My current format consists of 8 floats, 3 for coordinate, 2 for textures and 2 for custom fields, plus one for later use. So alignment should be fine.

[/QUOTE]


I did some further tests with quite interesting results:

- mixing VBO with immediate mode is faster than forcing a VBO update each time something changes. If I only change the VBO when something permanently changes to a different value it's best.

- I noticed that even if I double the amount of vertices in immediate mode without doubling the amount of polygons the speed will remain the same even though the rendering loop takes almost twice as long to execute. Again, no major difference between using VBOs and immediate mode.

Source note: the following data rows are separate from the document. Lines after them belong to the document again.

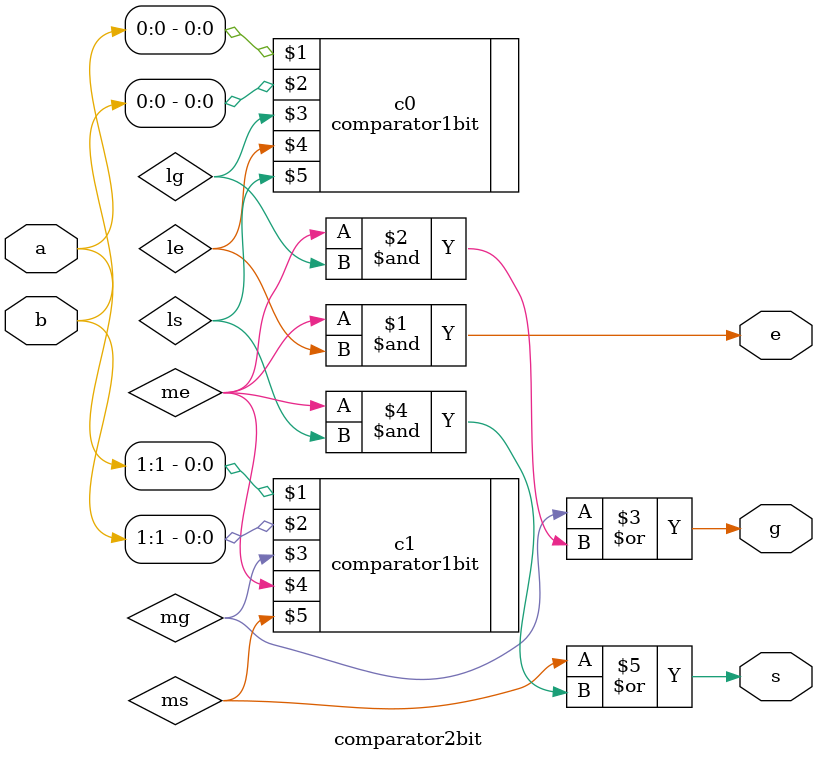
<source format=v>
`timescale 1ns / 1ps


module comparator2bit(
    input  [1:0] a,
    input  [1:0] b,
    output  g,
    output  e,
    output  s
    ); 
    wire mg,me,ms,le,lg,ls;
comparator1bit c1 (a[1],b[1],mg,me,ms);               
comparator1bit c0 (a[0],b[0],lg,le,ls);
assign e = me & le ;
assign g = mg | ( me & lg );
assign s = ms | ( me & ls );    
endmodule

</source>
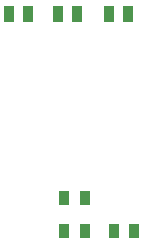
<source format=gbr>
G04 Layer_Color=8421504*
%FSLAX26Y26*%
%MOIN*%
%TF.FileFunction,Paste,Top*%
%TF.Part,Single*%
G01*
G75*
%TA.AperFunction,SMDPad,CuDef*%
%ADD10R,0.037402X0.053150*%
%ADD11R,0.033465X0.051181*%
D10*
X844740Y598992D02*
D03*
X781748D02*
D03*
X1006976D02*
D03*
X943984D02*
D03*
X1176976Y601229D02*
D03*
X1113985D02*
D03*
D11*
X1033464Y-15000D02*
D03*
X966536D02*
D03*
X1132224Y-125000D02*
D03*
X1199152D02*
D03*
X1033464D02*
D03*
X966536D02*
D03*
%TF.MD5,fb4914dfcf7c102fa3b37bc7dd08bbb1*%
M02*

</source>
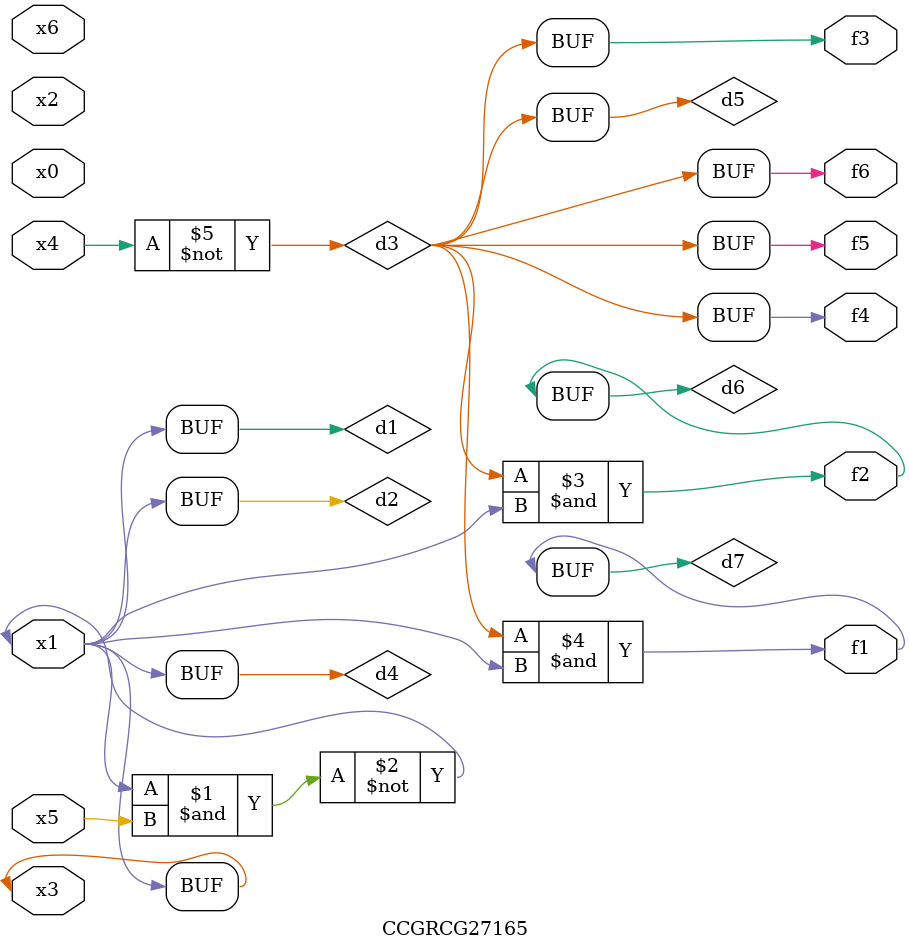
<source format=v>
module CCGRCG27165(
	input x0, x1, x2, x3, x4, x5, x6,
	output f1, f2, f3, f4, f5, f6
);

	wire d1, d2, d3, d4, d5, d6, d7;

	buf (d1, x1, x3);
	nand (d2, x1, x5);
	not (d3, x4);
	buf (d4, d1, d2);
	buf (d5, d3);
	and (d6, d3, d4);
	and (d7, d3, d4);
	assign f1 = d7;
	assign f2 = d6;
	assign f3 = d5;
	assign f4 = d5;
	assign f5 = d5;
	assign f6 = d5;
endmodule

</source>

I think my program is limted elsewhere so that all the optimizations here won't help at all.

Ilian Dinev
09-20-2009, 01:23 AM
L1+L2 Cache, you're probably getting out of it. Keep 2-3 4kB streaming vbos, map/write/unmap/draw , rotate in round-robin fashion.

zed
09-20-2009, 02:40 AM
>>ecently started adding VBO support to a program I've been developing (some old 2.5D FPS engine)

by 2.5D I assume theres not many polygons that youre drawing, in that case I doubt there will be a big diference between immediate + VBO.
VBO benifits most when youre drawing objects with lots (eg 10,000) vertices.
In your case youre prolly fill or pixel limited.
I believe with each VBO there is slight overhead, thus in your 2.5 app if youre drawing a single quad often then perhaps immediate is quicker than VBO

>>I think my program is limted elsewhere so that all the optimizations here won't help at all.

well thats the mnost important thing, find what the actual bottleneck is first

Ketracel White
09-21-2009, 10:26 AM
by 2.5D I assume theres not many polygons that youre drawing, in that case I doubt there will be a big diference between immediate + VBO.
VBO benifits most when youre drawing objects with lots (eg 10,000) vertices.


The biggest scene I tested was 100000 vertices of which I could put 70000 in the VBO.



In your case youre prolly fill or pixel limited.


Most likely. I discovered that for each millisecond I save in the rendering loop the same amount of time gets added to the glFinish call so it always evens out.

Pierre Boudier
11-20-2009, 08:24 AM
I discovered that for each millisecond I save in the rendering loop the same amount of time gets added to the glFinish call so it always evens out.


why do you need to have a finish call after your render-loop ? it is true that if you are GPU bound, then glFinish() will wait until the GPU idles.

however I would recommend that you don't do this, since this prevents from having overlap of CPU and GPU load over multiple frames.

Pierre B.
AMD fellow

Ketracel White
11-21-2009, 10:53 PM
I discovered that for each millisecond I save in the rendering loop the same amount of time gets added to the glFinish call so it always evens out.


why do you need to have a finish call after your render-loop ? it is true that if you are GPU bound, then glFinish() will wait until the GPU idles.

however I would recommend that you don't do this, since this prevents from having overlap of CPU and GPU load over multiple frames.

Pierre B.
AMD fellow


Of course I tried that but it makes the application become very subtly jerky. And it only works on NVidia. On ATI this didn't bring me any speed gains at all. In fact I ended up disabling the VBO on ATI again after doing some benchmarking. Turned out that mixing VBO and immediate mode isn't handled well by ATI's drivers and staying with one method is preferrable.